_THE DATA_:
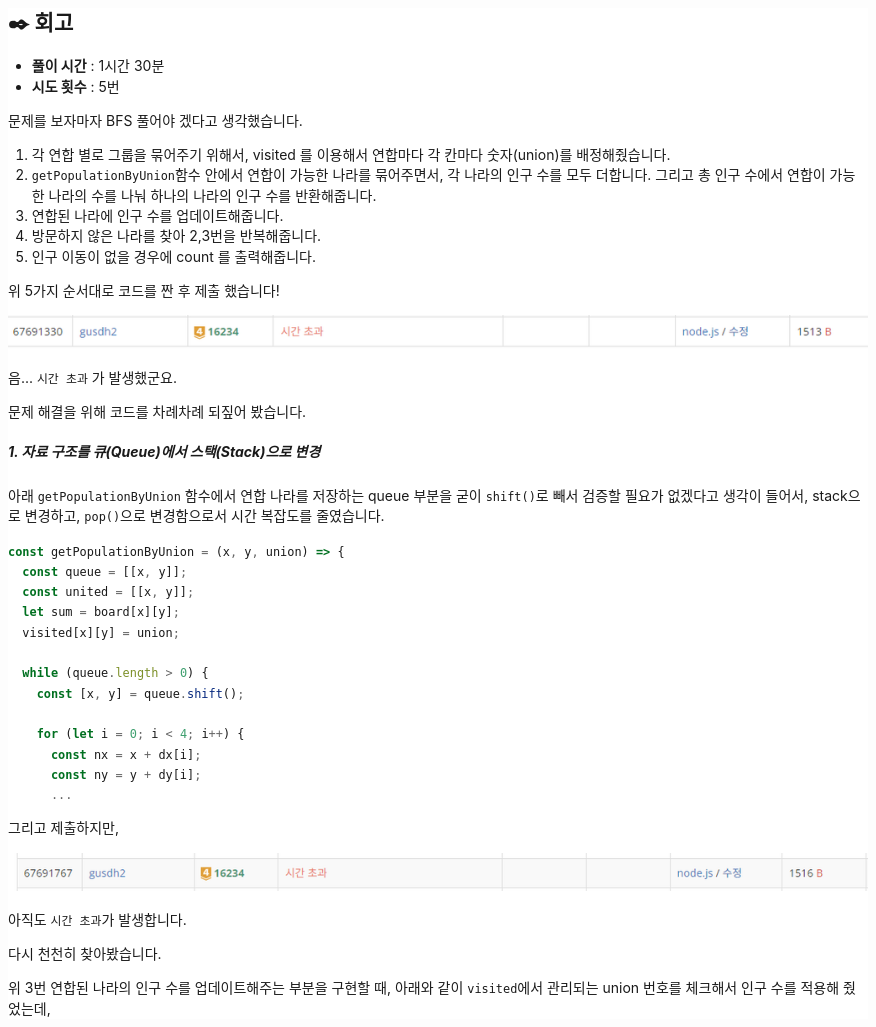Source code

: ## ✒️ 회고

- **풀이 시간** : 1시간 30분
- **시도 횟수** : 5번

문제를 보자마자 BFS 풀어야 겠다고 생각했습니다.

1. 각 연합 별로 그룹을 묶어주기 위해서, visited 를 이용해서 연합마다 각 칸마다 숫자(union)를 배정해줬습니다.
2. `getPopulationByUnion`함수 안에서 연합이 가능한 나라를 묶어주면서, 각 나라의 인구 수를 모두 더합니다. 그리고 총 인구 수에서 연합이 가능한 나라의 수를 나눠 하나의 나라의 인구 수를 반환해줍니다.
3. 연합된 나라에 인구 수를 업데이트해줍니다.
4. 방문하지 않은 나라를 찾아 2,3번을 반복해줍니다.
5. 인구 이동이 없을 경우에 count 를 출력해줍니다.

위 5가지 순서대로 코드를 짠 후 제출 했습니다!

![](images/Pasted%20image%2020231008173658.png)

음... `시간 초과` 가 발생했군요.

문제 해결을 위해 코드를 차례차례 되짚어 봤습니다.

##### 1. 자료 구조를 큐(Queue)에서 스택(Stack)으로 변경

아래 `getPopulationByUnion` 함수에서 연합 나라를 저장하는 queue 부분을 굳이 `shift()`로 빼서 검증할 필요가 없겠다고 생각이 들어서, stack으로 변경하고, `pop()`으로 변경함으로서 시간 복잡도를 줄였습니다.

```js
const getPopulationByUnion = (x, y, union) => {
  const queue = [[x, y]];
  const united = [[x, y]];
  let sum = board[x][y];
  visited[x][y] = union;

  while (queue.length > 0) {
    const [x, y] = queue.shift();

    for (let i = 0; i < 4; i++) {
      const nx = x + dx[i];
      const ny = y + dy[i];
      ...
```

그리고 제출하지만,

![](images/Pasted%20image%2020231008173900.png)

아직도 `시간 초과`가 발생합니다.

다시 천천히 찾아봤습니다.

위 3번 연합된 나라의 인구 수를 업데이트해주는 부분을 구현할 때, 아래와 같이 `visited`에서 관리되는 union 번호를 체크해서 인구 수를 적용해 줬었는데,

_PROBLEM STATEMENT_:
Set down the records above exactly, leaving out pictures.

_RESULT FOR THIS EXERCISE_:
Source code

: ## ✒️ 회고

- **풀이 시간** : 1시간 30분
- **시도 횟수** : 5번

문제를 보자마자 BFS 풀어야 겠다고 생각했습니다.

1. 각 연합 별로 그룹을 묶어주기 위해서, visited 를 이용해서 연합마다 각 칸마다 숫자(union)를 배정해줬습니다.
2. `getPopulationByUnion`함수 안에서 연합이 가능한 나라를 묶어주면서, 각 나라의 인구 수를 모두 더합니다. 그리고 총 인구 수에서 연합이 가능한 나라의 수를 나눠 하나의 나라의 인구 수를 반환해줍니다.
3. 연합된 나라에 인구 수를 업데이트해줍니다.
4. 방문하지 않은 나라를 찾아 2,3번을 반복해줍니다.
5. 인구 이동이 없을 경우에 count 를 출력해줍니다.

위 5가지 순서대로 코드를 짠 후 제출 했습니다!

![](images/Pasted%20image%2020231008173658.png)

음... `시간 초과` 가 발생했군요.

문제 해결을 위해 코드를 차례차례 되짚어 봤습니다.

##### 1. 자료 구조를 큐(Queue)에서 스택(Stack)으로 변경

아래 `getPopulationByUnion` 함수에서 연합 나라를 저장하는 queue 부분을 굳이 `shift()`로 빼서 검증할 필요가 없겠다고 생각이 들어서, stack으로 변경하고, `pop()`으로 변경함으로서 시간 복잡도를 줄였습니다.

```js
const getPopulationByUnion = (x, y, union) => {
  const queue = [[x, y]];
  const united = [[x, y]];
  let sum = board[x][y];
  visited[x][y] = union;

  while (queue.length > 0) {
    const [x, y] = queue.shift();

    for (let i = 0; i < 4; i++) {
      const nx = x + dx[i];
      const ny = y + dy[i];
      ...
```

그리고 제출하지만,

![](images/Pasted%20image%2020231008173900.png)

아직도 `시간 초과`가 발생합니다.

다시 천천히 찾아봤습니다.

위 3번 연합된 나라의 인구 수를 업데이트해주는 부분을 구현할 때, 아래와 같이 `visited`에서 관리되는 union 번호를 체크해서 인구 수를 적용해 줬었는데,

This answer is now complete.